Na percepção da Linx e da Stone, toda essa discussão tem uma razão: os investidores estão tentando pressionar por um aumento de preço. O que deveria estar em causa, na visão de alguns especialistas, é se Menache poderia ter extraído da competição um melhor preço para todos os acionistas. É isso que transformaria o processo em justo ou injusto, independentemente dos termos jurídicos envolvidos.

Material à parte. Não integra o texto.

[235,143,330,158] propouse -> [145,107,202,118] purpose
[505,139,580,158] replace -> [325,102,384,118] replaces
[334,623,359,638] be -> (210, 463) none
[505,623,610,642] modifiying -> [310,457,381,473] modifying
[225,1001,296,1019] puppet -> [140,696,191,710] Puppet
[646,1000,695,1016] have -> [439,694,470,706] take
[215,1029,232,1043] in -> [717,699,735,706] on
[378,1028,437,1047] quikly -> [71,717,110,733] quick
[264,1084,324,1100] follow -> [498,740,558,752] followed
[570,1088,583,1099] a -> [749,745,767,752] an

Fica a percepção de que a Stone buscou comprar a segurança de evitar uma competição pelo ativo. O debate essencial é quanto isso pode ter afetado os demais acionistas: poderiam ou não ter acesso a uma oferta maior? E, nesse sentido, a forma da negociação importa. Mais uma vez, tudo isso aumenta a responsabilidade de Cox e Ingold a partir de agora, uma vez que nenhum negócio foi definido.
O caso deve despertar no Brasil uma discussão maior sobre valor de executivos-chave e acordos de não competição. Na visão de um gestor de recursos que não tem participação em nenhuma das companhias envolvidas nessa transação, acordos de não competição são importantes e deveriam ser debatidos mais recorrentemente, inclusive fora de transações. As companhias deveriam ter políticas formais estabelecidas sobre isso previamente, defende.
Ele lembra que quando Murilo Ferreira deixou a presidência da Vale, recebeu um pacote de remuneração para evitar que fosse para outra mineradora. Ficou combinado que ele receberia um salário para ficar em casa por seis meses. Depois disso, se fosse trabalhar em outra empresa de outro setor, os pagamentos seriam suspensos. Do contrário, poderiam ser ampliados por um total de dois anos para que não caísse de forma alguma nas mãos da concorrência. Os valores públicos na época é que ele recebeu pouco menos de 60 milhões de reais, e Ferreira não tinha patrimônio para começar um negócio concorrente. Esse foi o preço apenas para que não usasse o que sabia da Vale em outra empresa do setor.